Chennai Airport, which is undergoing modernisation and expansion, is a Rs 2,015-crore expansion project and hopes to ease congestion, at least partly, till a second airport takes shape. The modernisation project includes construction of a new domestic terminal and expansion of the international terminal by 59,300 sq. m. It also involves extension of the 2.07-km-long secondary runway by 1.03 km. The international terminal building, a three-level structure, is expected to have 52 check-in counters and 18 immigration counters.

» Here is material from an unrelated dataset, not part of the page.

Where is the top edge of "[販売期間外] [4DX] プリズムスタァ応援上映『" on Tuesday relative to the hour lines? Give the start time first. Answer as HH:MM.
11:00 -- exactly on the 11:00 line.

The much needed modernisation of Kolkata Airport is nearing completion. The new integrated terminal will cater to an annual increased capacity of nearly 20 mn people. A modern exit taxiway from the main runway to the secondary runway is also on the cards. The central roof canopy, with an estimated area of nearly 24,000 sq. m is designed to facilitate rainwater harvesting. The nearly Rs 2,500 crores modernisation programme is being carried out by the Thai-Indian consortium of ITD-ITD Cementation.
Non metro airports
The AAI is planning to modernise about 225 airports across several tier-II and tier-III Indian cities by 2020. The idea is to enhance air connectivity in the hinterland. The AAI has completed development work at 27 of the 35 brownfield non-metro airports. Among the few cities where new international terminal buildings have been commissioned are Ahmedabad, Trivandrum, Chandigarh, Varanasi, Amritsar, Dehradun and Vizag. Meanwhile, the government has also given in-principle approval to set up greenfield airports at Mopa in Goa, Navi Mumbai, Shirdi and Sindhudurg in Maharashtra, Durgapur in Bengal, Shimoga, Hassan, Gulbarga and Bijapur in Karnataka, Kannur in Kerala, Pakyong in Sikkim, Datia in Madhya Pradesh, Kushinagar in UP and Karaikal in Puducherry.